Remember, you got into trouble in the first place by
borrowing money, right? You cannot borrow your way out
of a debt problem without creating another debt problem!
debt consolidation is the process of combining a number
of debts into one major debt payment. The advantage of
doing this is to save money on interest payments.
Instead of paying off a number of different interest
payments every month, you will only pay one central
interest payment. Normally this means that the interest
payments are lower and your debts can be paid off
offer at Liberty Financial goes one step better. The
problem with debt consolidation is that it doesn't
remove the debt, it just moves it to a different
location. Depending on the number and amount of debts
owed, a consolidation loan can be quite expensive,
meaning you won't be able to fully pay off the loan for
years to come.
meantime, you will be accruing more debts.

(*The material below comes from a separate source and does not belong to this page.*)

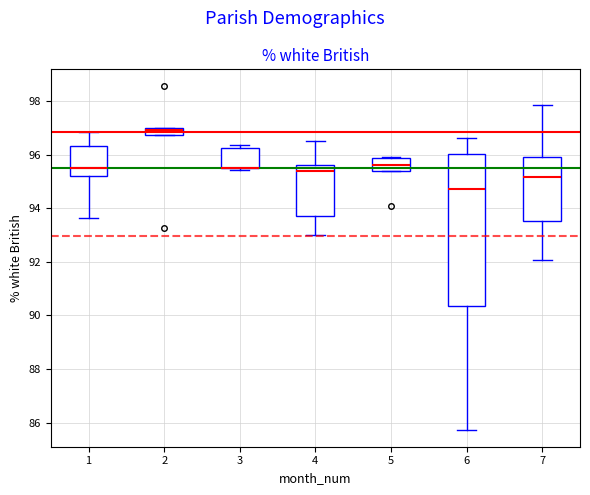

Where is the lower edge of the box at x = 2 on the y-axis? The values are not printed on the chart, so give them approximately, as read against the axis.

96.8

It's not as
though your payments for life's necessities will come to
a standstill. You will still be building up debt via new
credit card bills and perhaps new car payments or
mortgage payments--in addition to the amount you will
owe for the consolidation loan. As you can see, this
isn't the most effective alternative.
THE LIBERTY FINANCIAL SOLUTION
Not everyone will qualify for a debt consolidation loan.
Our service is built for people in dire economic
circumstances--$10,000 in debt or more. People in this
situation might be turned down for consolidation.
Instead, try our service--we can reduce debt
significantly. After that, you can try a debt
consolidation loan with a much lower debt level.